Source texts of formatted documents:
★ ★ ★ ★ ★ ★ ★
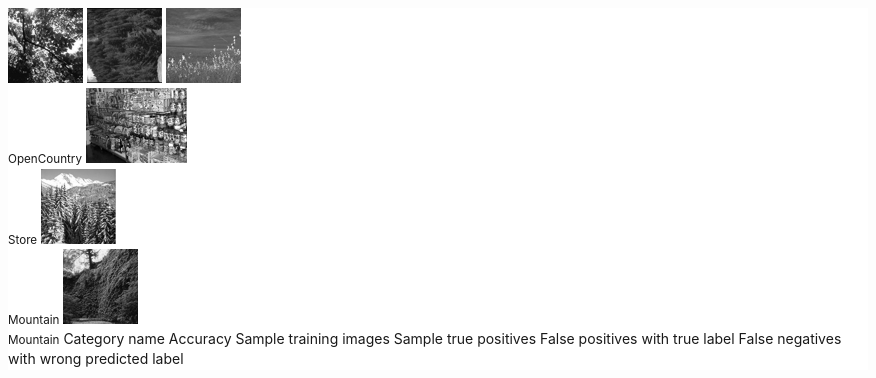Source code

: <td bgcolor=LightGreen><img src="thumbnails/Forest_image_0138.jpg" width=75 height=75></td>
<td bgcolor=LightGreen><img src="thumbnails/Forest_image_0041.jpg" width=75 height=75></td>
<td bgcolor=LightCoral><img src="thumbnails/OpenCountry_image_0046.jpg" width=75 height=75><br><small>OpenCountry</small></td>
<td bgcolor=LightCoral><img src="thumbnails/Store_image_0073.jpg" width=101 height=75><br><small>Store</small></td>
<td bgcolor=#FFBB55><img src="thumbnails/Forest_image_0117.jpg" width=75 height=75><br><small>Mountain</small></td>
<td bgcolor=#FFBB55><img src="thumbnails/Forest_image_0124.jpg" width=75 height=75><br><small>Mountain</small></td>
</tr>
<tr>
<th>Category name</th>
<th>Accuracy</th>
<th colspan=2>Sample training images</th>
<th colspan=2>Sample true positives</th>
<th colspan=2>False positives with true label</th>
<th colspan=2>False negatives with wrong predicted label</th>
</tr>
</table>
</center>


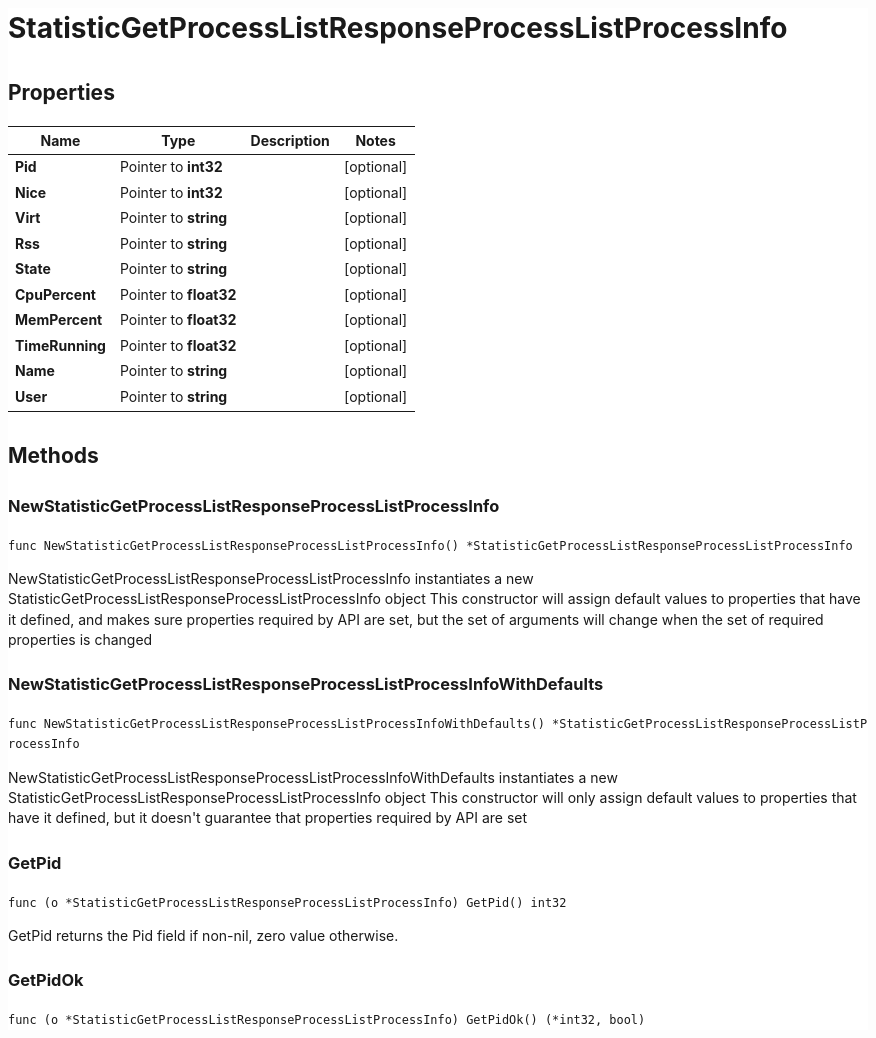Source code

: # StatisticGetProcessListResponseProcessListProcessInfo

## Properties

Name | Type | Description | Notes
------------ | ------------- | ------------- | -------------
**Pid** | Pointer to **int32** |  | [optional] 
**Nice** | Pointer to **int32** |  | [optional] 
**Virt** | Pointer to **string** |  | [optional] 
**Rss** | Pointer to **string** |  | [optional] 
**State** | Pointer to **string** |  | [optional] 
**CpuPercent** | Pointer to **float32** |  | [optional] 
**MemPercent** | Pointer to **float32** |  | [optional] 
**TimeRunning** | Pointer to **float32** |  | [optional] 
**Name** | Pointer to **string** |  | [optional] 
**User** | Pointer to **string** |  | [optional] 

## Methods

### NewStatisticGetProcessListResponseProcessListProcessInfo

`func NewStatisticGetProcessListResponseProcessListProcessInfo() *StatisticGetProcessListResponseProcessListProcessInfo`

NewStatisticGetProcessListResponseProcessListProcessInfo instantiates a new StatisticGetProcessListResponseProcessListProcessInfo object
This constructor will assign default values to properties that have it defined,
and makes sure properties required by API are set, but the set of arguments
will change when the set of required properties is changed

### NewStatisticGetProcessListResponseProcessListProcessInfoWithDefaults

`func NewStatisticGetProcessListResponseProcessListProcessInfoWithDefaults() *StatisticGetProcessListResponseProcessListProcessInfo`

NewStatisticGetProcessListResponseProcessListProcessInfoWithDefaults instantiates a new StatisticGetProcessListResponseProcessListProcessInfo object
This constructor will only assign default values to properties that have it defined,
but it doesn't guarantee that properties required by API are set

### GetPid

`func (o *StatisticGetProcessListResponseProcessListProcessInfo) GetPid() int32`

GetPid returns the Pid field if non-nil, zero value otherwise.

### GetPidOk

`func (o *StatisticGetProcessListResponseProcessListProcessInfo) GetPidOk() (*int32, bool)`
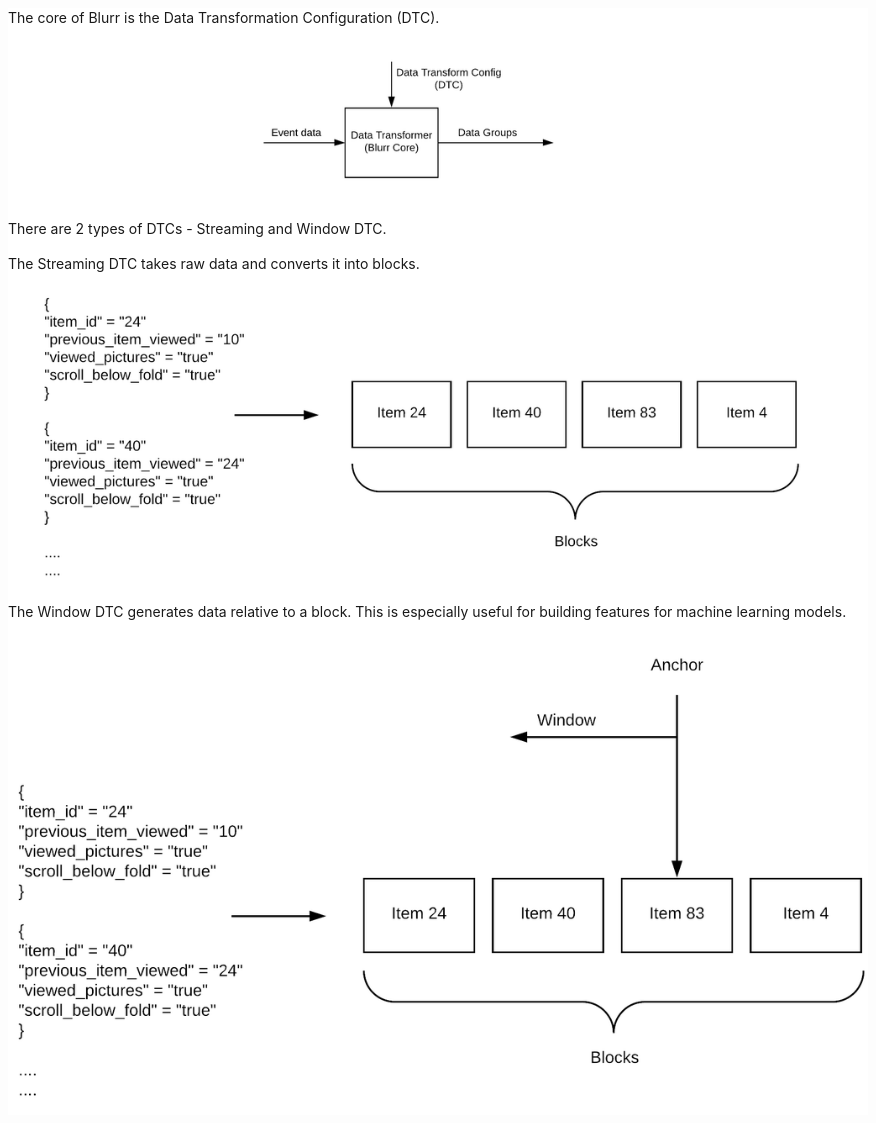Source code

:The core of Blurr is the Data Transformation Configuration (DTC).

![Data Transformer](images/data-transformer.png)

There are 2 types of DTCs - Streaming and Window DTC.

The Streaming DTC takes raw data and converts it into blocks.

![Blocks](images/blocks-intro.png)

The Window DTC generates data relative to a block. This is especially useful for building features for machine learning models.

![Window](images/window.png)
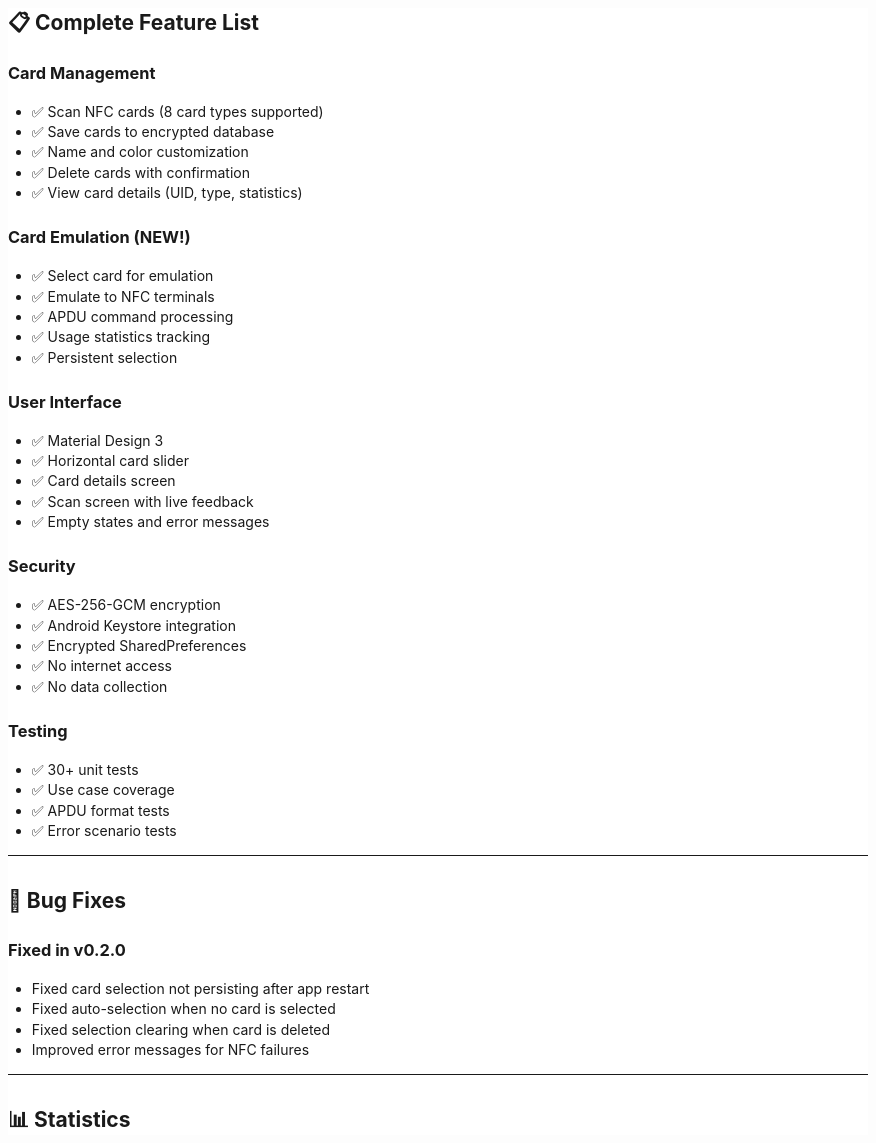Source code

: ## 📋 Complete Feature List

### Card Management
- ✅ Scan NFC cards (8 card types supported)
- ✅ Save cards to encrypted database
- ✅ Name and color customization
- ✅ Delete cards with confirmation
- ✅ View card details (UID, type, statistics)

### Card Emulation (NEW!)
- ✅ Select card for emulation
- ✅ Emulate to NFC terminals
- ✅ APDU command processing
- ✅ Usage statistics tracking
- ✅ Persistent selection

### User Interface
- ✅ Material Design 3
- ✅ Horizontal card slider
- ✅ Card details screen
- ✅ Scan screen with live feedback
- ✅ Empty states and error messages

### Security
- ✅ AES-256-GCM encryption
- ✅ Android Keystore integration
- ✅ Encrypted SharedPreferences
- ✅ No internet access
- ✅ No data collection

### Testing
- ✅ 30+ unit tests
- ✅ Use case coverage
- ✅ APDU format tests
- ✅ Error scenario tests

---

## 🐛 Bug Fixes

### Fixed in v0.2.0
- Fixed card selection not persisting after app restart
- Fixed auto-selection when no card is selected
- Fixed selection clearing when card is deleted
- Improved error messages for NFC failures

---

## 📊 Statistics
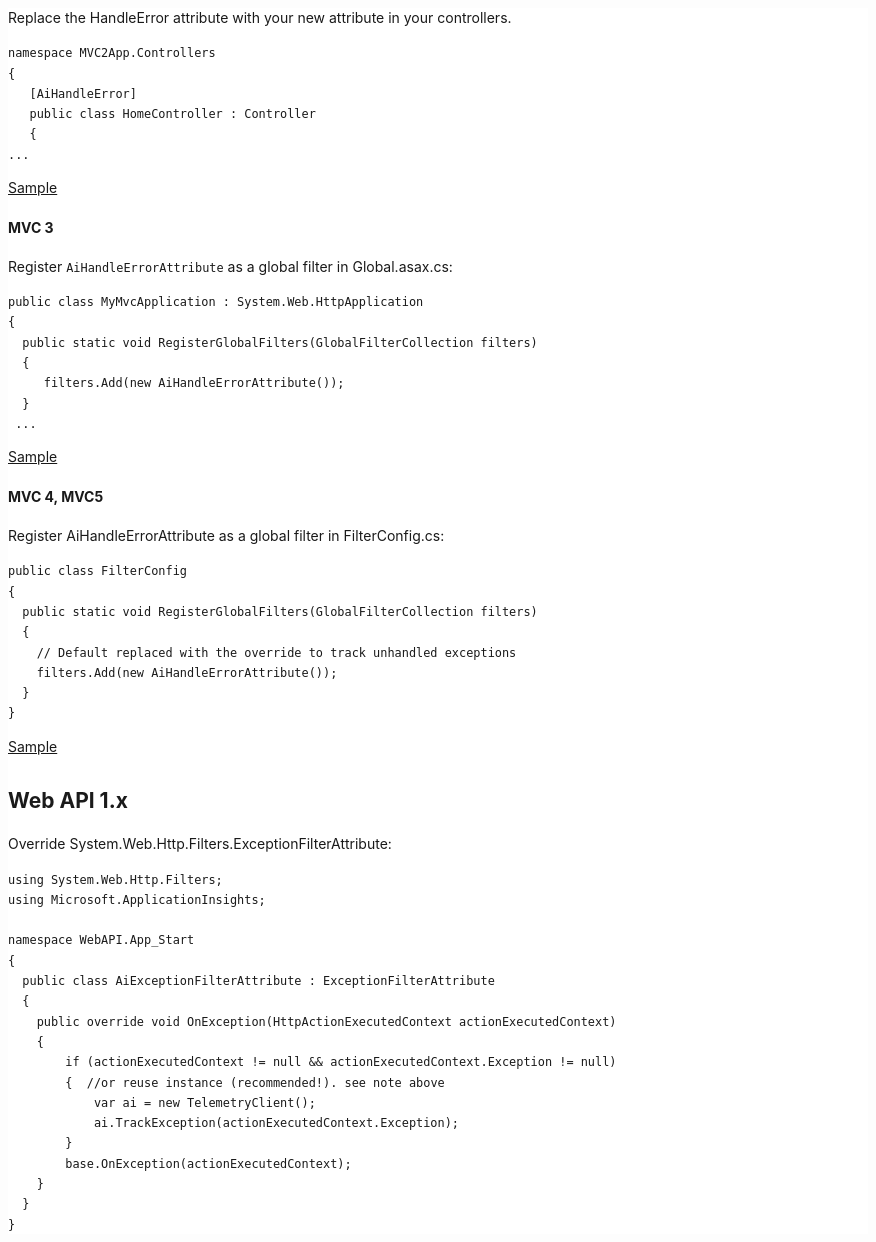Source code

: Replace the HandleError attribute with your new attribute in your controllers.

    namespace MVC2App.Controllers
    {
       [AiHandleError]
       public class HomeController : Controller
       {
    ...

[Sample](https://github.com/AppInsightsSamples/Mvc2UnhandledExceptions)

#### MVC 3

Register `AiHandleErrorAttribute` as a global filter in Global.asax.cs:

    public class MyMvcApplication : System.Web.HttpApplication
    {
      public static void RegisterGlobalFilters(GlobalFilterCollection filters)
      {
         filters.Add(new AiHandleErrorAttribute());
      }
     ...

[Sample](https://github.com/AppInsightsSamples/Mvc3UnhandledExceptionTelemetry)



#### MVC 4, MVC5

Register AiHandleErrorAttribute as a global filter in FilterConfig.cs:

    public class FilterConfig
    {
      public static void RegisterGlobalFilters(GlobalFilterCollection filters)
      {
        // Default replaced with the override to track unhandled exceptions
        filters.Add(new AiHandleErrorAttribute());
      }
    }

[Sample](https://github.com/AppInsightsSamples/Mvc5UnhandledExceptionTelemetry)

## Web API 1.x


Override System.Web.Http.Filters.ExceptionFilterAttribute:

    using System.Web.Http.Filters;
    using Microsoft.ApplicationInsights;

    namespace WebAPI.App_Start
    {
      public class AiExceptionFilterAttribute : ExceptionFilterAttribute
      {
        public override void OnException(HttpActionExecutedContext actionExecutedContext)
        {
            if (actionExecutedContext != null && actionExecutedContext.Exception != null)
            {  //or reuse instance (recommended!). see note above 
                var ai = new TelemetryClient();
                ai.TrackException(actionExecutedContext.Exception);    
            }
            base.OnException(actionExecutedContext);
        }
      }
    }


[api]: app-insights-api-custom-events-metrics.md
[azure]: ../insights-perf-analytics.md
[client]: app-insights-javascript.md
[diagnostic]: app-insights-diagnostic-search.md
[greenbrown]: app-insights-asp-net.md
[netlogs]: app-insights-asp-net-trace-logs.md
[redfield]: app-insights-monitor-performance-live-website-now.md
[start]: app-insights-overview.md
★ ★ ★ ★ ★ ★ ★
[WHAT YOU WILL DO] In the entries above, how many lines contain the word "NewStatisticGetProcessListResponseProcessListProcessInfoWithDefaults"? Answer with the number only.

[EXERCISE ANSWER] 3